**Your goal:**
Read the records beneath this task and copy every line that contains the string "lines".

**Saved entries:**
****************************************
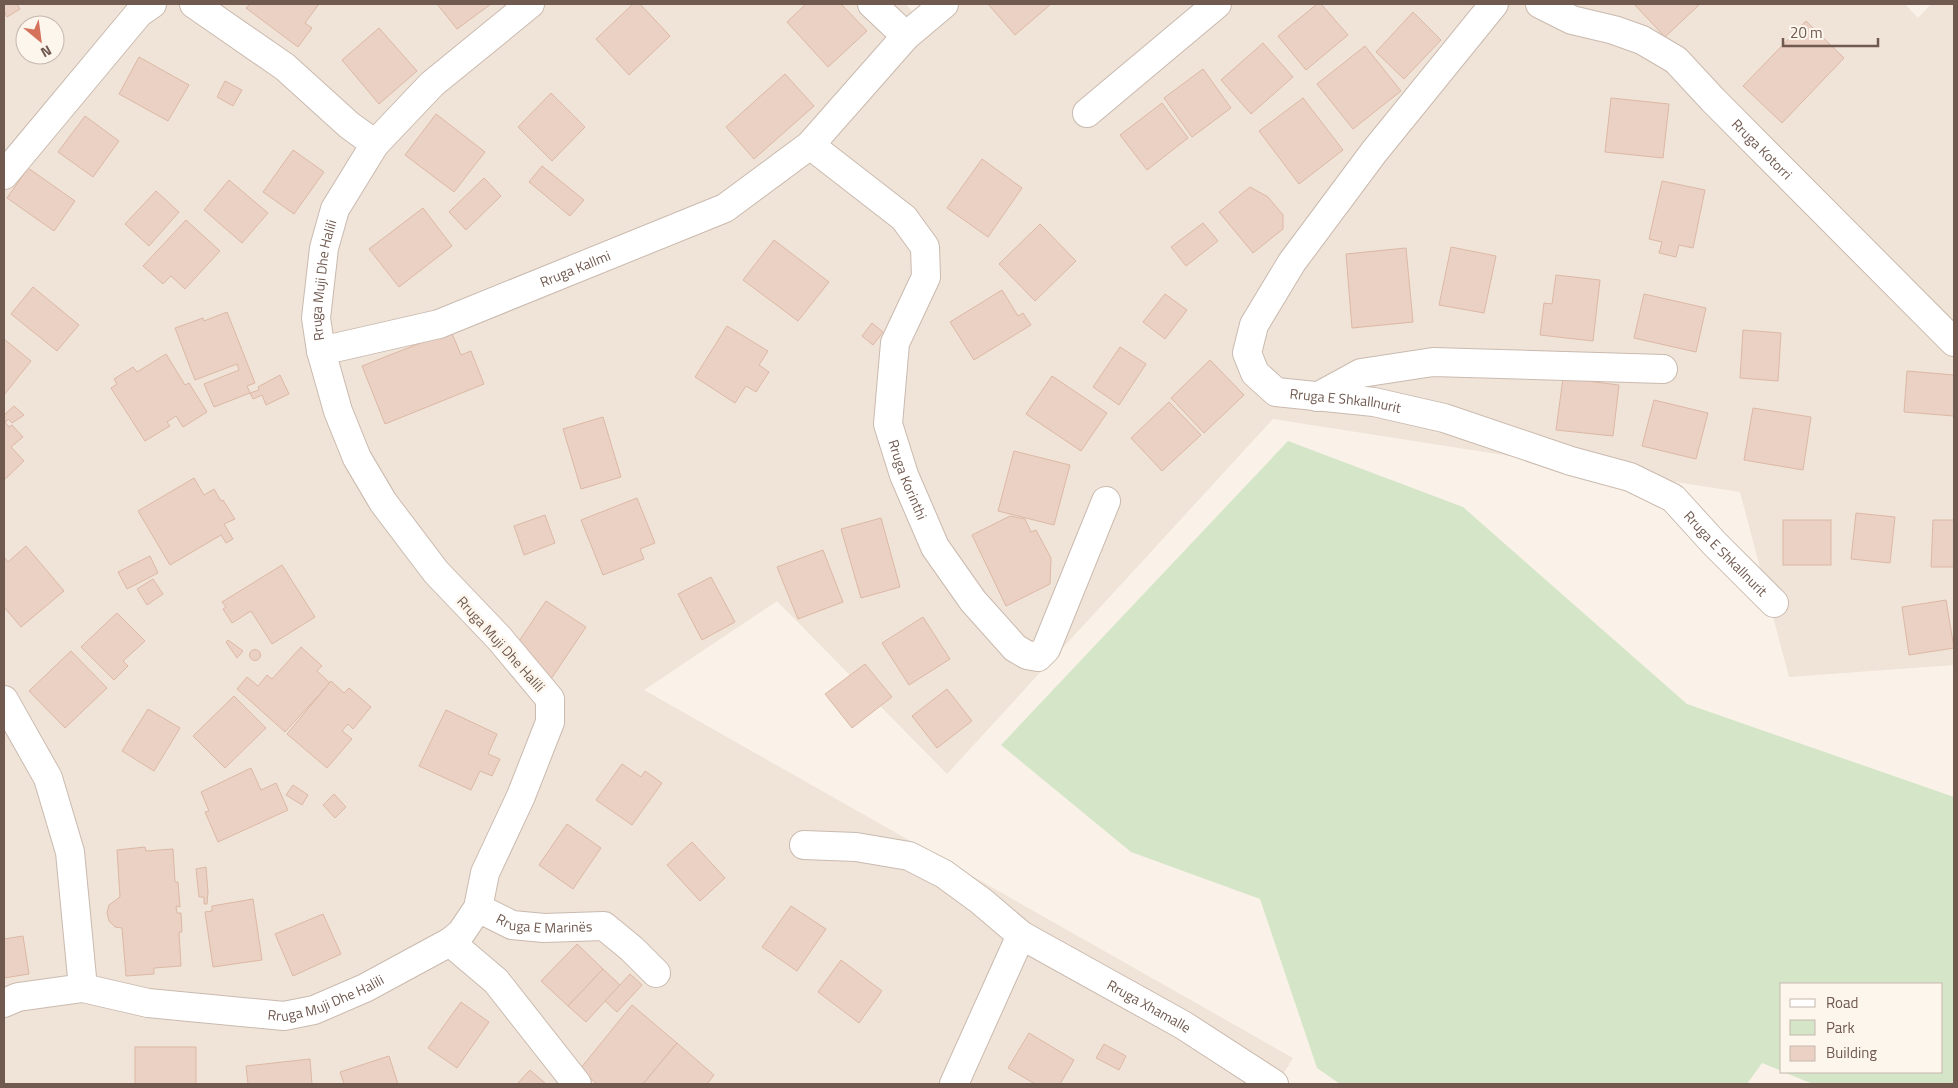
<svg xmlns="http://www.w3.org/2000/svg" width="1958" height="1088" font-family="'Titillium Web',sans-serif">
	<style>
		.residential { fill: #f0e3d7; fill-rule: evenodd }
		.green { fill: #d5e5c8 }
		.building { fill: #ebd1c3; stroke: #dcb8a5 }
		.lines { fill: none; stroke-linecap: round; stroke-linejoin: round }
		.minor-casing { stroke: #cabaaf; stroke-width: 30 }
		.minor { stroke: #fff; stroke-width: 28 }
		.labels { text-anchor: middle; stroke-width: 5; stroke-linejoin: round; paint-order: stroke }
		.street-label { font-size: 14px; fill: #70594f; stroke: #fdf6ed }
	</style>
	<rect width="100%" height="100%" fill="#faf2e8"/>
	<path class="residential" d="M4,4H906L923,25L949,4H1905L1918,18L1931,4H1954V665L1789,677L1740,492L1273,419L947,774L777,601L644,690L1293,1058L1277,1084H4ZM25,25H55V55H25Z"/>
	<polygon class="green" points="1288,441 1463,507 1687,704 1954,797 1954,1084 1813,1084 1783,1072 1942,1072 1942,984 1782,984 1782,1071 1762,1063 1747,1084 1340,1084 1317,1068 1260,899 1131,852 1001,745"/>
	<g class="building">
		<polygon points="4,4 17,4 20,9 7,17 4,11"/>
		<polygon points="250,4 319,4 305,23 312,28 298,47 246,8"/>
		<polygon points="437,4 491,4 457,29"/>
		<polygon points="633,4 640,4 670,36 629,75 596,39"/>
		<polygon points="806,4 841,4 867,31 828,67 787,22"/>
		<polygon points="988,4 1051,4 1015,35"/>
		<polygon points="1317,4 1321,4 1348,35 1306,70 1278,36"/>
		<polygon points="1634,4 1700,4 1665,37"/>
		<polygon points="1413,12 1441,40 1404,79 1376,52"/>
		<polygon points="1806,21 1844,58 1782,123 1743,86"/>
		<polygon points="379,28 417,71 379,104 342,60"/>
		<polygon points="1263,43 1293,77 1251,114 1221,80"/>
		<polygon points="1365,46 1401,91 1353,129 1317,84"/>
		<polygon points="139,57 189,85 168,121 119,94"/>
		<polygon points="1203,69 1231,108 1192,137 1164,98"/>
		<polygon points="785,74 814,106 754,159 726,127"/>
		<polygon points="225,81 242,90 233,106 217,97"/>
		<polygon points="551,93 585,127 552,161 518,127"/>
		<polygon points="1303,98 1343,150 1299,184 1259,131"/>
		<polygon points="1611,98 1669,104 1663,158 1605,152"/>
		<polygon points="1162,103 1188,138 1147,170 1120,135"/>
		<polygon points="436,114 485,152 454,192 405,155"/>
		<polygon points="85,116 119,141 93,177 58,152"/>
		<polygon points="293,150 324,172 294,214 263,192"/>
		<polygon points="982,159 1022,188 988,237 947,208"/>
		<polygon points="542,166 584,200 570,216 529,182"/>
		<polygon points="28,168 75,201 54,231 7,198"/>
		<polygon points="484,178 501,196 466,230 449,212"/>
		<polygon points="229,180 268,213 242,243 204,210"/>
		<polygon points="1662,181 1705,190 1693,248 1679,245 1676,257 1659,253 1662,242 1649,239"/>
		<polygon points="1250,187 1268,197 1283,215 1283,229 1253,253 1219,212"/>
		<polygon points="156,191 179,212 149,246 125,224"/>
		<polygon points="423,208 452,246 399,287 369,249"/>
		<polygon points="186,220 220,251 185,289 171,276 163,284 143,266"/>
		<polygon points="1203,223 1218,241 1186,266 1171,247"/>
		<polygon points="1040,224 1076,261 1035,301 999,264"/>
		<polygon points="774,240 829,282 798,321 743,280"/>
		<polygon points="1451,247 1496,256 1484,313 1439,305"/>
		<polygon points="1406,248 1413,322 1352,328 1346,254"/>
		<polygon points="1556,275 1600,280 1593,341 1540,335 1544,303 1552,304"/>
		<polygon points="33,287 79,325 57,351 11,314"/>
		<polygon points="1002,290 1018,316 1023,313 1031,325 974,360 950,322"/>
		<polygon points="1165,294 1187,310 1165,339 1143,322"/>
		<polygon points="1644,294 1706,308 1696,352 1634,338"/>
		<polygon points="227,312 255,383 247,386 250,393 214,407 204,384 239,370 237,364 195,380 175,328 203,318 204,321"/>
		<polygon points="872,323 883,332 873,345 862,336"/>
		<polygon points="727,326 768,351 759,365 769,372 756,392 746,386 735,403 695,377"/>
		<polygon points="1743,330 1781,333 1778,381 1740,378"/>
		<polygon points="451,331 461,355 471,351 484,384 385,424 362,366"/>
		<polygon points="4,339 31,361 4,395"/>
		<polygon points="1120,347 1146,364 1119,405 1093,387"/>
		<polygon points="166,354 185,385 189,383 207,412 183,427 176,416 167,422 170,426 145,441 111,388 117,384 114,379 133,367 137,372"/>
		<polygon points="1210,360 1244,395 1204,433 1171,398"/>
		<polygon points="1907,371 1954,375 1954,416 1904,412"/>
		<polygon points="280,375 289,394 266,405 262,395 253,399 250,393 259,390 258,387"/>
		<polygon points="1052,376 1107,413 1081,451 1026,414"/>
		<polygon points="1563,378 1619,385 1613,436 1556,430"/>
		<polygon points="1654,400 1708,413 1696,459 1642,446"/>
		<polygon points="1169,402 1201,435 1162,471 1131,438"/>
		<polygon points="14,406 24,415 12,423 8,419 6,422 4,419 4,415"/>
		<polygon points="1753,408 1811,417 1803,470 1744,460"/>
		<polygon points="603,417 621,477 581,489 563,429"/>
		<polygon points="4,421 9,427 12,425 23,437 11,447 24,461 4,480"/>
		<polygon points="1014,451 1070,465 1054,525 998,511"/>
		<polygon points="194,478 204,495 214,489 221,501 223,500 235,519 224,524 233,539 226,543 221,535 170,565 138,511"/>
		<polygon points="637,498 655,543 640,549 644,559 603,575 581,520"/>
		<polygon points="1856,513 1895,517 1890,563 1851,559"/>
		<polygon points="545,515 555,543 524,555 514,526"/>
		<polygon points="1010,516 1025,519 1031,532 1036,530 1051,558 1050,584 1006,606 972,535"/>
		<polygon points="881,518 900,587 861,598 841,529"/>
		<rect x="1783" y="520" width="48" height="45"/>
		<polygon points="1933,520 1954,520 1954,567 1931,567"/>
		<polygon points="26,546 64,591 21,627 4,607 4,557 8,562"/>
		<polygon points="823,550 843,602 798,619 777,567"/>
		<polygon points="150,556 158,573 127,589 118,572"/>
		<polygon points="282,565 315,617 272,644 251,611 232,623 223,609 226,607 222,602"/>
		<polygon points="711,577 735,622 702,640 678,594"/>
		<polygon points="153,579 163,594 147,605 137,589"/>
		<polygon points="1946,600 1954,648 1909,655 1902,607"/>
		<polygon points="546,601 586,627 551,679 511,653"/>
		<polygon points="117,613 145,641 123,661 128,666 114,680 81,647"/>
		<polygon points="923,617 950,659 909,685 882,643"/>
		<polygon points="228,640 243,651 237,658 226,642"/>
		<polygon points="301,647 322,666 317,671 330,683 285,732 237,689 247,677 258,686 267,675 272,679"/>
		<circle cx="255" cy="655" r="5.5"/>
		<polygon points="71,651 107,688 65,728 29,691"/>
		<polygon points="865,664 892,697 852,728 825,694"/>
		<polygon points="331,681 344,693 349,688 371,707 353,729 348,724 342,731 352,739 327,768 287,734"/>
		<polygon points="947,689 972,721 937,748 912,716"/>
		<polygon points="234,696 266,728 225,768 193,736"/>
		<polygon points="148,709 180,728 154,771 122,751"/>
		<polygon points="446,710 497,734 488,754 500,759 492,776 480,771 471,790 419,766"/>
		<polygon points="622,764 641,777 645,771 662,783 632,825 596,800"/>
		<polygon points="251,768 261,790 276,783 288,810 218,842 205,812 209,811 201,792"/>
		<polygon points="293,785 308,795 302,805 286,795"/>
		<polygon points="334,794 346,807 335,818 323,805"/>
		<polygon points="567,824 601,848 573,889 539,865"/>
		<polygon points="692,842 725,878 700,901 667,865"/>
		<polygon points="145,847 146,851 173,849 175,882 178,882 180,907 176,906 177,913 181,913 182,932 179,932 181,966 154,968 154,974 126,976 122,928 115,927 109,921 107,913 109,905 120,897 117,850"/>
		<polygon points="206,867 208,892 207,904 204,904 204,897 199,897 196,869"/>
		<polygon points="253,899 262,960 213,967 205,912 212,911 212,906"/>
		<polygon points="791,906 826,929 797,971 762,947"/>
		<polygon points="323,914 341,954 293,976 275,934"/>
		<polygon points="23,936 29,974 4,978 4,939"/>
		<polygon points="577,944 603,969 568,1006 541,981"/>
		<polygon points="841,960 882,991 859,1023 818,992"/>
		<polygon points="603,969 620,985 586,1022 568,1006"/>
		<polygon points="630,974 642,985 617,1012 605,1001"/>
		<polygon points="461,1002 489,1022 457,1068 428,1048"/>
		<polygon points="632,1005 677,1043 643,1084 597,1084 580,1069"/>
		<polygon points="1029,1033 1074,1060 1060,1084 1035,1084 1008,1068"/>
		<polygon points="677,1043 714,1075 707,1084 643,1084"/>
		<polygon points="1104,1044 1126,1056 1119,1070 1096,1058"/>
		<rect x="135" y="1047" width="61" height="37"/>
		<polygon points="389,1056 398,1084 344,1084 340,1072"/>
		<polygon points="310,1059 312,1084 248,1084 246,1066"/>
		<polygon points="530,1070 546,1084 517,1084"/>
	</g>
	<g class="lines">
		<defs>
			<g id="minor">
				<polyline points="194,4 285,67 349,125 375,144"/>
				<polyline points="872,4 906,36"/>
				<path id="s1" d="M1494,4L1374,152L1292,262L1254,325L1247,353L1255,373L1276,392L1374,402L1444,418L1571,461L1630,477L1673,498L1714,543L1774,603"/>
				<path id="s2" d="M1540,4L1572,20L1614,30L1642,40L1676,60L1713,100L1954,342"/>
				<polyline points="1087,113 1217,4"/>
				<path id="s3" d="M810,145L904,218L925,247L926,277L895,343L888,424L904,475L935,547L973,601L1015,648L1027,655L1038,657L1046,649L1106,501"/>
				<polyline points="4,175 139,13 152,4"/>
				<path id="s4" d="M321,351L439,324L725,208L810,145L906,36L944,4"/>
				<polyline points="1317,397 1361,373 1433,362 1663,369"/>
				<polyline points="4,700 48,778 70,852 83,988"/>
				<path id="s5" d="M804,845L856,847L909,856L944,874L981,901L1021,935L1183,1025L1274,1084"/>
				<path id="s6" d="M478,908L512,925L544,928L604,926L632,949L656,973"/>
				<polyline points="450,942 496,981 577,1084"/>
				<path id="s7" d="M4,1003L18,997L83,988L148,1003L284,1016L314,1010L365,988L450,942L461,933L478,908L485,873L521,796L550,722V699L499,638L436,572L383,502L357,458L338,411L321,351L316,318L324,248L335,209L375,144L432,84L530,4"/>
				<polyline points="954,1084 1021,935"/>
			</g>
		</defs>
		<use href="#minor" class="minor-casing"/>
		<use href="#minor" class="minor"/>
	</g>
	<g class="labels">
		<g class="street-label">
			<text dy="5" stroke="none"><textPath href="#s2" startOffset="272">Rruga Kotorri</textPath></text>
			<text dy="5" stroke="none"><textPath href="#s4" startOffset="268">Rruga Kallmi</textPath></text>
			<text dy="5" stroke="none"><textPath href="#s7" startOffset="1229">Rruga Muji Dhe Halili</textPath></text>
			<text dy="5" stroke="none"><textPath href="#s1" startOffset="550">Rruga E Shkallnurit</textPath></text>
			<text dy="5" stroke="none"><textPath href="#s3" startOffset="398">Rruga Korinthi</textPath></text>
			<text dy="5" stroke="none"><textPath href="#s1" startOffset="970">Rruga E Shkallnurit</textPath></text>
			<text transform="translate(501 644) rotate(48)" y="5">Rruga Muji Dhe Halili</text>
			<text dy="5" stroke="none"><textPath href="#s6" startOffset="70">Rruga E Marinës</textPath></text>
			<text dy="5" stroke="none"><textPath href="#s7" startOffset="329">Rruga Muji Dhe Halili</textPath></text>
			<text dy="5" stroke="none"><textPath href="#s5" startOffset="390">Rruga Xhamalle</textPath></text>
		</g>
	</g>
	<rect width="1958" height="1088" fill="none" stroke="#70594f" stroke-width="10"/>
	<rect x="1780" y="983" width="162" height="90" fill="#fdf6ed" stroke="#c5b7ae"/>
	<rect x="1790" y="999" width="25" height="8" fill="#ffffff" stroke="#c5b7ae"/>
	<text x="1826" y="1008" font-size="15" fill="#70594f">Road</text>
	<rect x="1790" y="1020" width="25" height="15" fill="#d5e5c8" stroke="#c5b7ae"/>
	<text x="1826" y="1033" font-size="15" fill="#70594f">Park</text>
	<rect x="1790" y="1046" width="25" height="15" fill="#ebd1c3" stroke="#c5b7ae"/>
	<text x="1826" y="1058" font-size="15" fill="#70594f">Building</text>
	<g transform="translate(40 40) rotate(151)"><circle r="24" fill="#fdf6ed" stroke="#c5b7ae"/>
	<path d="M0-4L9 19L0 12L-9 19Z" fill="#d4725c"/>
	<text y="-8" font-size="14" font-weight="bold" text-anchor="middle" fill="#70594f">N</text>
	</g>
	<path d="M1783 38v8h95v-8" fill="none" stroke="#70594f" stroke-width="2.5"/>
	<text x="1790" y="38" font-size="15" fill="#70594f" stroke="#fdf6ed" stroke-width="4" paint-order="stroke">20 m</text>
</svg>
****************************************
**Expected output:**
		.lines { fill: none; stroke-linecap: round; stroke-linejoin: round }
	<g class="lines">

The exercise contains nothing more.